Introduction
PDI’s internal models are available in each account and included on all polling samples.
These models are what we consider “functional models,” intended to provide for greater targeting of voters by any campaign. PDI models (like most models) are best when used to supplement or refine other available data or used when there is no other data available. For example if you are trying to identify possible degrees of partisanship or Ideology you should start the actual party of those voters that you want to further distinguish, such as including only INDEPENDENT voters or excluding all DemPlus and RepPlus voters, then use the partisanship or ideology model score to segment or separate those remaining voters who’s partisanship is unknown.
PDI Ideology Liberal / Conservative
This model identifies how conservative or liberal a voter is based on a number of factors. The analysis begins with the survey responses, but then also includes elements such as the actual party registration, household partisan composition using PDI's 27 different household party type codes, and precinct level election outcomes in key past elections.
Category | Count | Percentage (%) |
Very Liberal | 962,040 | 4.47% |
Liberal | 7,522,419 | 34.99% |
Moderate | 7,856,581 | 36.54% |
Conservative | 4,821,438 | 22.43% |
Very Conservative | 337,617 | 1.57% |
To use this model in the PDI, select a score from 1-100, where 1 is the most liberal, and 100 is the most conservative. As can be seen in the following chart, the median result is a more liberal voter, however there is a second hump in the data showing a strong population of conservative, but not very conservative voters. A score below 42 represents someone classified as a liberal, and a score over 72 represents someone classified as conservative. Within the range of 42-72, where voters are categorized as moderate, scores from 42 and 57 will lean liberal and scores from 57-72 will lean conservative.
PDI Partisanship of Independent Voters
The current PDI system includes party registration, and a set of party descriptions called DemPlus and RepPlus which can be used to capture both those party registrants, and people who have donated to, pulled ballots for, or previously been registered Democratic (DemPlus) or Republican (RepPlus).
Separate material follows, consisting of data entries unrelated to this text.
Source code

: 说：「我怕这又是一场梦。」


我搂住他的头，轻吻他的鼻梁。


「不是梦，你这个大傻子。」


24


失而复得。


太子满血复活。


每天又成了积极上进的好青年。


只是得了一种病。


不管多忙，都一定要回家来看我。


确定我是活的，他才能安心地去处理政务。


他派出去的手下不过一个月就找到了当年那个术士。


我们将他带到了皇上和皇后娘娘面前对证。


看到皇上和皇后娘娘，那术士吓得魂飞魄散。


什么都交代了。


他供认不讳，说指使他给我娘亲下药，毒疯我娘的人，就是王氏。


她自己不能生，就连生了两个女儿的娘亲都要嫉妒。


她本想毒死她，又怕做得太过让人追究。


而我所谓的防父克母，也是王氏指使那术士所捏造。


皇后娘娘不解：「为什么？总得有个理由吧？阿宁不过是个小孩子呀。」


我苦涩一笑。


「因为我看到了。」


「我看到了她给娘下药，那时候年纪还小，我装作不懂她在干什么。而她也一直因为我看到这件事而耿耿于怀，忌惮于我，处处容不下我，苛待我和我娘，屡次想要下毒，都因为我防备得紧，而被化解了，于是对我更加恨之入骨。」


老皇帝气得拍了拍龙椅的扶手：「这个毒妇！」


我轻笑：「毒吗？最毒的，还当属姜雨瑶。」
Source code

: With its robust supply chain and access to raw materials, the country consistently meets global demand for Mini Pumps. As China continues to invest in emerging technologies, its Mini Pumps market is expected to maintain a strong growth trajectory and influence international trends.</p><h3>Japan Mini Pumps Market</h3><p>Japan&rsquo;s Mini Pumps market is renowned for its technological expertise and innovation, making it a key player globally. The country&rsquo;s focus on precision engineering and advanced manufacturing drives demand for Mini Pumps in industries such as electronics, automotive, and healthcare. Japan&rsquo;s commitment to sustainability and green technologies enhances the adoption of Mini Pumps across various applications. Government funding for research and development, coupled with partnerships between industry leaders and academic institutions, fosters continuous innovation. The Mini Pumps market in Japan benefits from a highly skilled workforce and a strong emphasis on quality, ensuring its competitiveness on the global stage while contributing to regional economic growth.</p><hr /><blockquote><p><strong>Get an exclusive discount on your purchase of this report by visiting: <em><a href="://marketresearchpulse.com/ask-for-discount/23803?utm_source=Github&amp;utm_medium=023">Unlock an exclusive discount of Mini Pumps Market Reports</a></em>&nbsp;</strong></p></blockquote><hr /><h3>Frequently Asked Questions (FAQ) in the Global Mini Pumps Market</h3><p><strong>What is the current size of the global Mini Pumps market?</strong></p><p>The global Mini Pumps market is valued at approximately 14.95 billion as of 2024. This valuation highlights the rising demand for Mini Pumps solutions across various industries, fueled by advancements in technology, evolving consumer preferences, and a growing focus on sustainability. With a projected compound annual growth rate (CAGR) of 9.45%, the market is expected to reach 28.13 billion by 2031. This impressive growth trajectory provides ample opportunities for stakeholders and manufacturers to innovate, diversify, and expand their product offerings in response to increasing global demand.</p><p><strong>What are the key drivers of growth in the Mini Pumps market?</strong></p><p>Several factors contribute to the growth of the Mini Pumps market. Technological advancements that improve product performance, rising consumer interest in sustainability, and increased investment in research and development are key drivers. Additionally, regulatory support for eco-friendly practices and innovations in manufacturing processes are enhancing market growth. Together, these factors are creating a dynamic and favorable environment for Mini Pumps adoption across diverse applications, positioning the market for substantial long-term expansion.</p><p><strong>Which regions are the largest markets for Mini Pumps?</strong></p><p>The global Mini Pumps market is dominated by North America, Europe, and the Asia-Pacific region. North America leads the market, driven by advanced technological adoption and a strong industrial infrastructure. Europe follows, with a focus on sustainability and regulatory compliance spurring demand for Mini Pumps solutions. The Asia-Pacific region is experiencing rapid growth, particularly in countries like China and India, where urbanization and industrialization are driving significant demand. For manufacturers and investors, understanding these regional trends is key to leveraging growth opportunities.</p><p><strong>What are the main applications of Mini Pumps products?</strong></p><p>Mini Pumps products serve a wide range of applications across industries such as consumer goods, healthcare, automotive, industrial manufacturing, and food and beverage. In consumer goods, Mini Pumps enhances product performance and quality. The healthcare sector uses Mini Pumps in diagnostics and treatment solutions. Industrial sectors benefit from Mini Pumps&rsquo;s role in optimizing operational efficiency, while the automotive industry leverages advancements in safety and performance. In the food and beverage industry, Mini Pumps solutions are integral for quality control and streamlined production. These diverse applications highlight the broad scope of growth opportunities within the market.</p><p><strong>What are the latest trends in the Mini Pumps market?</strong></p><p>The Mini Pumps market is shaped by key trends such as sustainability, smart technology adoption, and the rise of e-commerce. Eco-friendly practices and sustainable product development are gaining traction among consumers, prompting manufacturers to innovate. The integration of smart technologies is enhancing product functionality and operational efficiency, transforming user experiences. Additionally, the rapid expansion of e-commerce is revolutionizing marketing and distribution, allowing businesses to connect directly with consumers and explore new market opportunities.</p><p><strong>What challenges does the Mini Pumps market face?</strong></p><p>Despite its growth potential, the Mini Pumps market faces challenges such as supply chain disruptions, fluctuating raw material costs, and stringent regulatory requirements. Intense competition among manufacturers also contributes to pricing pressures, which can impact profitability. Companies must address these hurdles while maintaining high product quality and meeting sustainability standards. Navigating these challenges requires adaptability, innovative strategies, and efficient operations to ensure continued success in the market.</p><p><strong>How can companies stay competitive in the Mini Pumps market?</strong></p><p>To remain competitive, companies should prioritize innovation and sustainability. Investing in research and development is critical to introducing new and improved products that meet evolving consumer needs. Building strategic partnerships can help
This model builds on the DemPlus and RepPlus by allowing campaigns to target independents who model to primarily vote with Democrats or Republicans.
This model uses some of the same building blocks, but then adds household partisan makeup, ethnicity, age, registration date and voter surveys in which independent voters were asked if they primarily sided with Democrats or Republicans.
Category | Count | Percentage (%) |
Mostly or Always Democrats | 9,672,898 | 42.67% |
Usually through Mostly Democrats | 1,887,644 | 8.33% |
True Swing Voter | 3,046,306 | 13.44% |
Usually through Mostly Republicans | 2,594,097 | 11.44% |
Mostly or Always Republicans | 5,467,880 | 24.12% |
PDI Children in Household/Likely Parent
To use this model in the PDI, select all scores greater than 50 for households with school aged children under 18, and all scores less than 50 for households without children under 18. The closer the scores are to the extremes, the more confidence in children in (or out) of household there should be. As a binary model, we recommend using 50 as a cut point. You can also just use the “Likely Parents” option found in the Demographics tab of the PDI to select the same voters.
PDI Support for Abortion/Choice (2023-2024)
This probabilistic model measures how likely someone is to respond that they support Pro-Choice policies on a survey. Importantly, scores on either extreme do not necessarily reflect an intensity of support, but rather our measure of confidence of our knowledge of the voter’s propensity to support Pro-Choice policies. For example, scores of 75 are not necessarily more pro-choice than scores of 60, we simply have more confidence that they are pro-choice. As a cutoff for messaging, we recommend starting with a cut point at 50 to exclude anti-abortion voters for paid media outreach.
Deep dive into model scores
On a technical level, all of our models are built in a similar way. Since 2016, PDI has continuously run large email surveys via the PDI Emailing module and the SurveyMonkey platform, giving us access to over 200,000 voter-file matched responses. We then take the relevant questions from the surveys, along with the respondents corresponding voter file data, and fit machine learning models to figure out which variables are the most predictive to their responses. After validating these models on a holdout sample of survey response (i.e., some survey responses that are intentionally not included into the modeling process in order to figure out how predictive these models are), we then score these model on the entire voter file.
In order to understand how these models work, it’s useful to crack them open and look at individual examples. Using a methodology developed by researchers at the University of Washington known as SHAP, we can examine the individual “contribution” of each variable to each individual’s score. For an illustrated example, here’s a plot explaining the author’s partisanship score.
This seems fairly obvious -- the author is a registered Democrat, who lives with another Democrat, in a dense urban city. We have pretty high confidence this is a Liberal!